Scripture Reading: Genesis 29:15-28
Then Laban said to Jacob, ‘Because you are my kinsman, should you therefore serve me for nothing? Tell name of the younger was Rachel. Leah’s eyes were lovely, and Rachel was graceful and beautiful. Jacob loved Rachel; so he said, ‘I will serve you seven years for your younger daughter Rachel.’ Laban said, ‘It is better that I give her to you than that I should give her to any other man; stay with me.’ So Jacob served seven years for Rachel, and they seemed to him but a few days because of the love he had for her. –Genesis 29:15-20
Arranged marriages seem strange to us although it is still practiced in some cultures. We might learn something from arranged marriages in that they deal with the realities of living and raising families more than our romanticized version where falling in love sometimes exceeds common sense. On the other hand, sharing life with someone, we never learn to love, might be worse. Someone once told me that the best marriages result in marrying someone with whom we fall in love and that we learned to love with our whole being continuing to grow that love over the years. Falling in love is wanting the best for ourselves; truly loving someone means we want the best for them too.

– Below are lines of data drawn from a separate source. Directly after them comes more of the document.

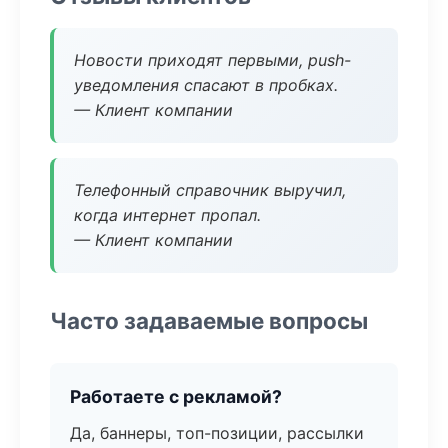
Новости приходят первыми, push-
уведомления спасают в пробках.
— Клиент компании
Телефонный справочник выручил,
когда интернет пропал.
— Клиент компании
Часто задаваемые вопросы
Работаете с рекламой?
Да, баннеры, топ-позиции, рассылки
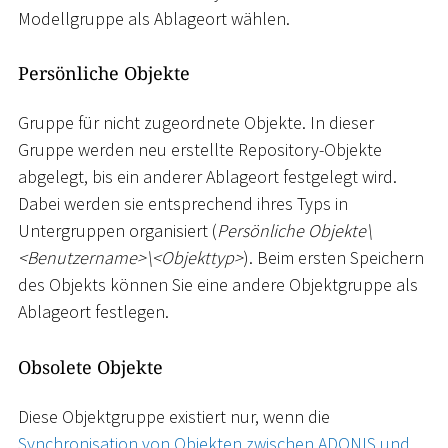
Modellgruppe als Ablageort wählen.
Persönliche Objekte
Gruppe für nicht zugeordnete Objekte. In dieser
Gruppe werden neu erstellte Repository-Objekte
abgelegt, bis ein anderer Ablageort festgelegt wird.
Dabei werden sie entsprechend ihres Typs in
Untergruppen organisiert (
Persönliche Objekte
\
<
Benutzername
>
\
<
Objekttyp
>
). Beim ersten Speichern
des Objekts können Sie eine andere Objektgruppe als
Ablageort festlegen.
Obsolete Objekte
Diese Objektgruppe existiert nur, wenn die
Synchronisation von Objekten zwischen ADONIS und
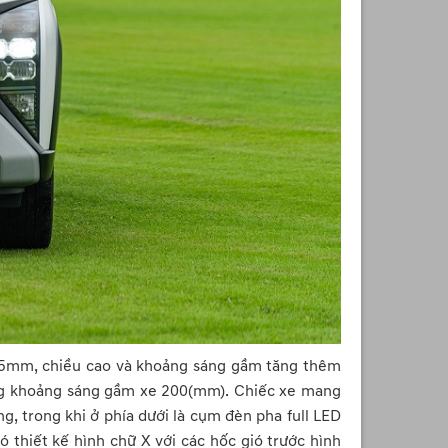
m 35mm, chiều cao và khoảng sáng gầm tăng thêm
ùng khoảng sáng gầm xe 200(mm). Chiếc xe mang
g, trong khi ở phía dưới là cụm đèn pha full LED
ó thiết kế hình chữ X với các hốc gió trước hình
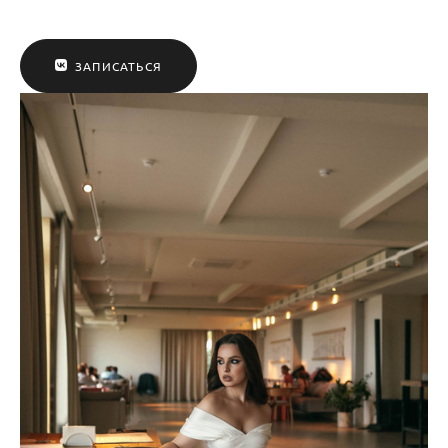
ЗАПИСАТЬСЯ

Marriage in the eyes of God is covenantal. A covenant is more than a contract. It is binding and is often the word used to describe our relationship with God. I fear we too experience the falling in love and loving conundrum regarding our relationship with God. The interesting paradox regarding our relationship with God is that what is best for God is always best for us also, although, at times, it is hard for us to accept that reality. God commanded us to love God and love one another. In so doing we will thrive. Temptations suggest to us that there are short cuts to obtaining that end and that God’s definition of thriving may differ from the world’s definition. God also envision that thriving occurs in community. God calls us to want the best for everyone, which implies working together in love.
Of late, we seem more divided than ever. We invest in weapons of war rather than the nurture of love. If climate change is not affecting us directly, we cannot worry about those areas of our world already suffering from its impact. We are more interested in making a profit from prisons than restoring our neighbors to wholeness. If someone is hungry, he or she should get a job even though they already have one or even two. To the sick, we say no one dies from lack of health care.
What is it going to take for us to fall in love with God again and practice the ongoing art of loving God and loving our neighbors, wanting the best for God and all of God’s children?
Prayer: Lord, teach us to thrive in your love not seeking to thrive in the ways of the world. Amen.